___ SOURCE DOCUMENT ___

Solved

Validate a XML document using DTD

Posted on 2002-05-22
32
645 Views
Last Modified: 2013-11-23
Hi,

I have a question about using DTD to validate an XML data feed. Here is what I need to do.

1. I need to retrieve an XML file from a website, say http://ABCD.COM/sample.xml.

2. This XML is well formatted per a DTD. This DTD is defined external at the same website. Here is the sample of the XML file:

<?xml version="1.0" encoding="ISO8859-1"?>
<!DOCTYPE index SYSTEM "/dtds/format1.dtd">
<Foo>
    <Foo1>
    </Foo1>
</Foo>

3. When I retrieve the XML file(Or after I retrieve the XML file), I need to checked whether it is valid or not per the DTD file.


Any idea ? Sample code would be really appreciated.

Thanks.


0
Comment
Question by:mikechen
  • 16
  • 9
  • 6
  • +1
32 Comments
 
LVL 35

Expert Comment

by:girionis
ID: 7026521
 Take a look here: http://java.sun.com/xml/jaxp/dist/1.1/docs/tutorial/sax/index.html

  At the bottom of the page it has links to various things you can do with java and XML.

  Hope it helps.
0
 

Expert Comment

by:MikaelHK
ID: 7026650
First of all:

Use the URL class in the java.net package.
It allows you to get an InputStream for your resource(remember to wrap it in a BufferedInputStream for good measure).

___ DATASET RECORDS ___

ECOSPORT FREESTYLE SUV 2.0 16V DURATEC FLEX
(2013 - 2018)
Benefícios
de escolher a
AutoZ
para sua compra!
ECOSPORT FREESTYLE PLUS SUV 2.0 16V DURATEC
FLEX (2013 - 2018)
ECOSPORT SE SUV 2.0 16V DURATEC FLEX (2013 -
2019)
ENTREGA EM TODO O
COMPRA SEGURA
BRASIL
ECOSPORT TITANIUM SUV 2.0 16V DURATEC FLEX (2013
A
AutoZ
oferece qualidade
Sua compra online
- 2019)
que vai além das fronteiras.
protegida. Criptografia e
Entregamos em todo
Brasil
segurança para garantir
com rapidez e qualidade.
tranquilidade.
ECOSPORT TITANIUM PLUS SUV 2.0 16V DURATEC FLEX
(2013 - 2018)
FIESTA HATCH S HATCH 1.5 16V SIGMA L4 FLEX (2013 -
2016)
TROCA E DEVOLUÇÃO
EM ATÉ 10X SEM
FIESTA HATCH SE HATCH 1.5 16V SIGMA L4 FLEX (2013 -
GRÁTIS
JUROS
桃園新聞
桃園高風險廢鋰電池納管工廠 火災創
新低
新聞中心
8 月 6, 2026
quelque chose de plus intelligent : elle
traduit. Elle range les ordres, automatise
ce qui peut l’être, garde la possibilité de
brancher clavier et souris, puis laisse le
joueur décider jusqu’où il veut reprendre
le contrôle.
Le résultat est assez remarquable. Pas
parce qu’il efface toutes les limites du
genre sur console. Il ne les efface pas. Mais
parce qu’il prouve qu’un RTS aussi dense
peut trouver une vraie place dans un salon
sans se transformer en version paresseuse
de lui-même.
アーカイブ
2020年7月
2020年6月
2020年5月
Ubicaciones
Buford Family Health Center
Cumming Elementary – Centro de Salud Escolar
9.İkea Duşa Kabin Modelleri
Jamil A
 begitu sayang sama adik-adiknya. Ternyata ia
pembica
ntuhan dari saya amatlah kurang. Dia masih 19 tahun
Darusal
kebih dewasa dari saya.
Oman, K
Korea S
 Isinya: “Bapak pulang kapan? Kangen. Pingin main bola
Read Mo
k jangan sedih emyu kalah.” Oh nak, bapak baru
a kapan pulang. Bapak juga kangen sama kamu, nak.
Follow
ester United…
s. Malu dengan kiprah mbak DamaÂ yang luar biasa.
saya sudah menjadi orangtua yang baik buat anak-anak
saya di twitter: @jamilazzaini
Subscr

___
___ DATASET RECORDS ___

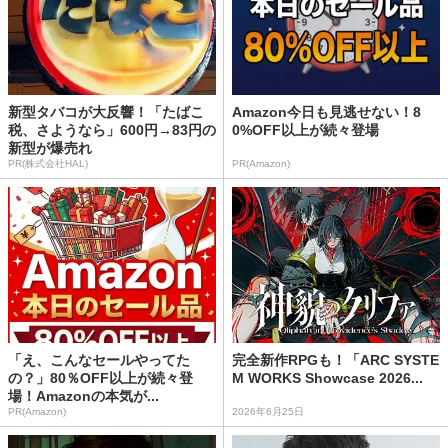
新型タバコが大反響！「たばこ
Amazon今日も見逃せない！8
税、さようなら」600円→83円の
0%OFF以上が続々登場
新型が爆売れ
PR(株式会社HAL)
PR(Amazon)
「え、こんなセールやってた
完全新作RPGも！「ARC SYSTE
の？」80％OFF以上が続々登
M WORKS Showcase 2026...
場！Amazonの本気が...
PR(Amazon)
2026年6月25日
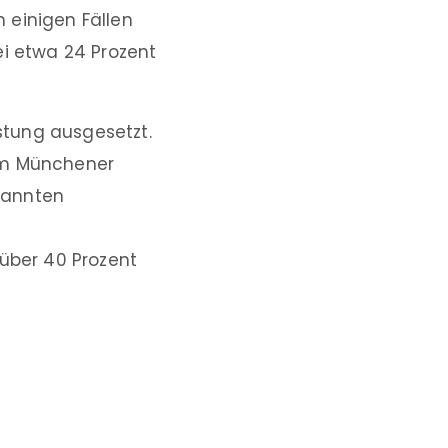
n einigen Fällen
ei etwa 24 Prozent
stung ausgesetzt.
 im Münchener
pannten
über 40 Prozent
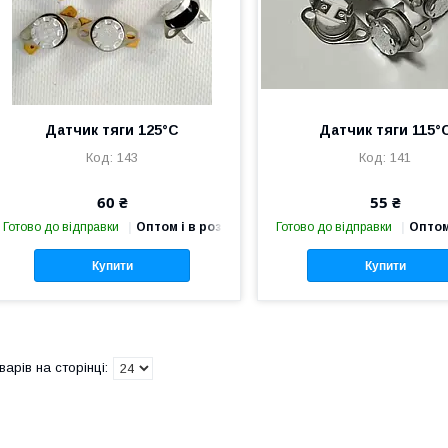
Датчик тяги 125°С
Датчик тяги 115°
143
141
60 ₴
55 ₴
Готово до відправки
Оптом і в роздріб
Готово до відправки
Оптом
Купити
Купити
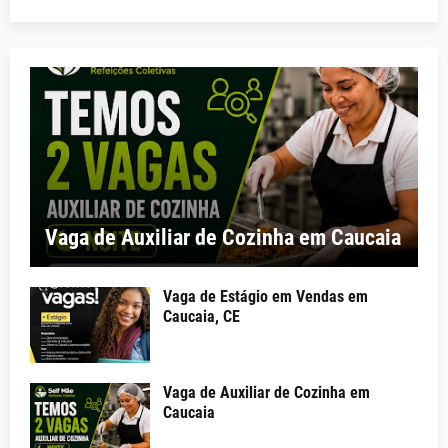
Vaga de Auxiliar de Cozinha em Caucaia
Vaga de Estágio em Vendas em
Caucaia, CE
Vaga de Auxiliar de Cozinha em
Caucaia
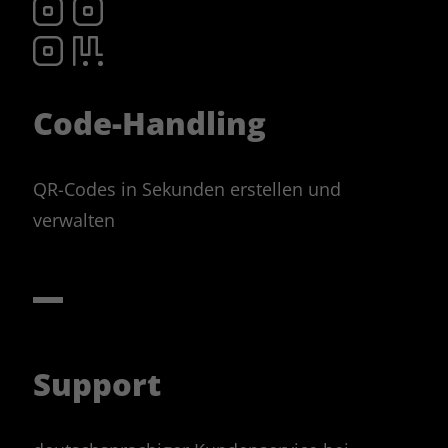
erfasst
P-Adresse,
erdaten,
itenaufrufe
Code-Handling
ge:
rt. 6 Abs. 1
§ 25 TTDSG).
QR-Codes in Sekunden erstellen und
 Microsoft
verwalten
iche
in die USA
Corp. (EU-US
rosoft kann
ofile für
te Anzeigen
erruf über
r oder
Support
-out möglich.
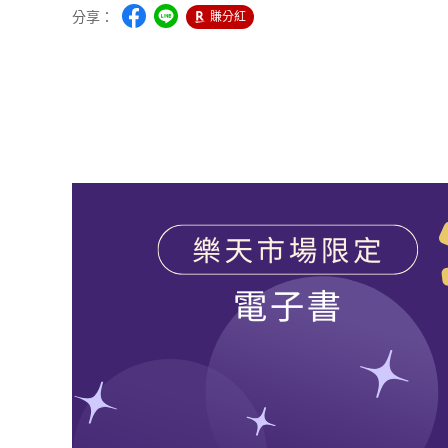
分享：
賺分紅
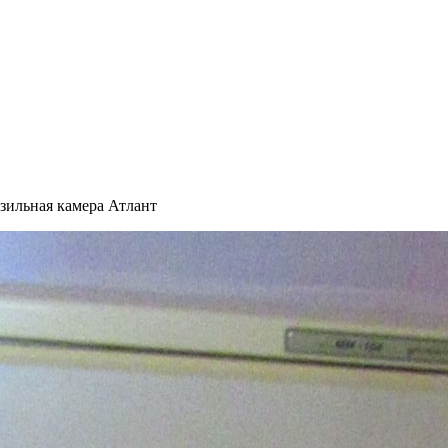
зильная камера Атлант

___
___ DATASET RECORDS ___

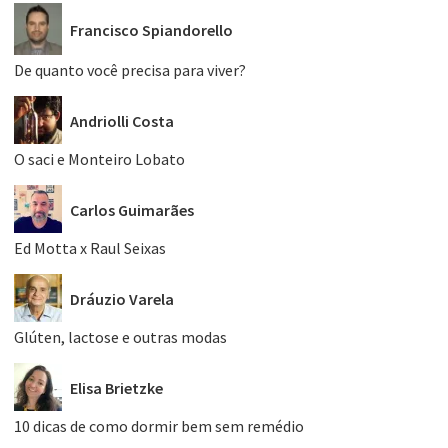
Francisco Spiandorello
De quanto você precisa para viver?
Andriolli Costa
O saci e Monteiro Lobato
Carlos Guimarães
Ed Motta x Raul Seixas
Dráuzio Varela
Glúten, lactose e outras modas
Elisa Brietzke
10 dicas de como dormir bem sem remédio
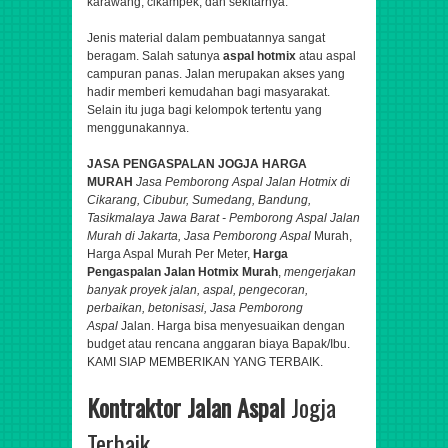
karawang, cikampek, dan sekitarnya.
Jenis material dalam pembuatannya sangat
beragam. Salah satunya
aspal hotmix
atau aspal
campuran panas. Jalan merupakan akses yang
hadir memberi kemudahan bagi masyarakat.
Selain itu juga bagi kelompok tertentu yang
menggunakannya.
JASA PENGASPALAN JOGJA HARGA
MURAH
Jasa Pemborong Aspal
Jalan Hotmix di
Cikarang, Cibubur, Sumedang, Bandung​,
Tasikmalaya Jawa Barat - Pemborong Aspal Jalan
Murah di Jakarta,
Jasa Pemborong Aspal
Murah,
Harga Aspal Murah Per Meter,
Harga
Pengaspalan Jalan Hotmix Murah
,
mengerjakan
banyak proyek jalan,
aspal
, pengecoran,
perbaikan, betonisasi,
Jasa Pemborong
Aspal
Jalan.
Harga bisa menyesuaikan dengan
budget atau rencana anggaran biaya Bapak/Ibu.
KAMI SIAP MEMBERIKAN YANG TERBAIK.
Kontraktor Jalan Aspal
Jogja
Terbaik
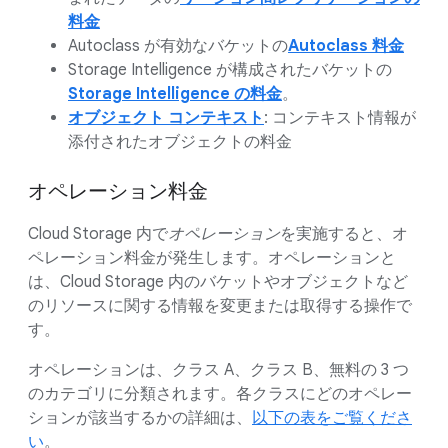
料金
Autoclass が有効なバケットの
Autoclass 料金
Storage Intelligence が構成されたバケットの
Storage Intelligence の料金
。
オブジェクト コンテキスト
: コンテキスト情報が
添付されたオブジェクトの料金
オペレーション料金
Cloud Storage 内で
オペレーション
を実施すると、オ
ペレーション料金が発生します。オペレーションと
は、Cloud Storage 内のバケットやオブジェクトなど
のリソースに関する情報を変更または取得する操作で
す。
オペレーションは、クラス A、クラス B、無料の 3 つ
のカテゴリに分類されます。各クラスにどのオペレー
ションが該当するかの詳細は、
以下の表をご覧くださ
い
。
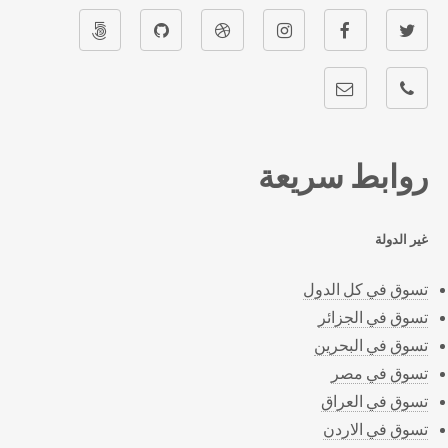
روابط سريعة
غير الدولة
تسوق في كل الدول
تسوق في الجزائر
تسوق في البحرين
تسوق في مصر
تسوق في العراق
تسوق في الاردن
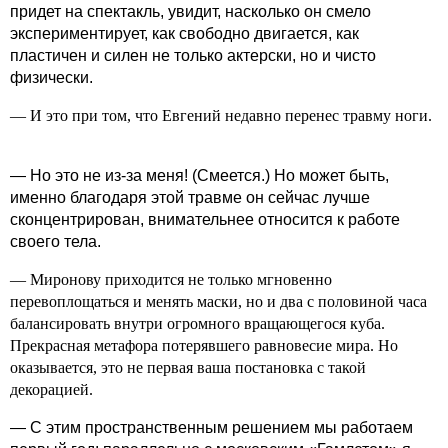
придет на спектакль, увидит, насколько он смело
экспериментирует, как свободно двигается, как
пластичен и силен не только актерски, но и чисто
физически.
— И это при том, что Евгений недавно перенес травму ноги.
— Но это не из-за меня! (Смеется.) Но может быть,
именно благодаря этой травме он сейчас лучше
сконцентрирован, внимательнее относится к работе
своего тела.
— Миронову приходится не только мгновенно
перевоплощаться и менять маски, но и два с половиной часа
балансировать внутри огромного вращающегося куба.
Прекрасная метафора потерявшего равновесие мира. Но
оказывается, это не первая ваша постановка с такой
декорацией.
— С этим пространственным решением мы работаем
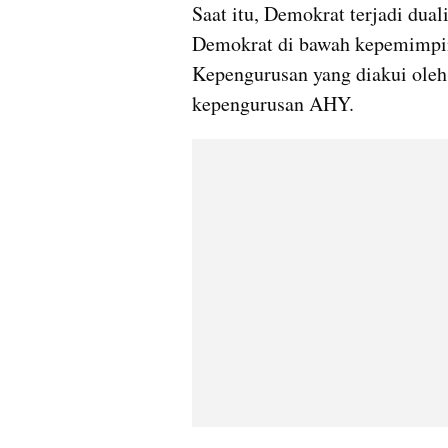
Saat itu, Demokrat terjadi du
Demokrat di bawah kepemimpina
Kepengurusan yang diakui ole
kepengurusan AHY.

___

> **REQUIRED ACTION 1**:
Name every Java class that the XML validation thread mentions.
> **REQUIRED ACTION 2**:
In the records, copy word for word the lines starting with the line containing "Saat itu, Demokrat terjadi du" and going through the line containing "kepengurusan AHY.".

> **TASK SOLUTION 1**:
URL, InputStream, BufferedInputStream

> **TASK SOLUTION 2**:
Saat itu, Demokrat terjadi du
Demokrat di bawah kepemimpina
Kepengurusan yang diakui ole
kepengurusan AHY.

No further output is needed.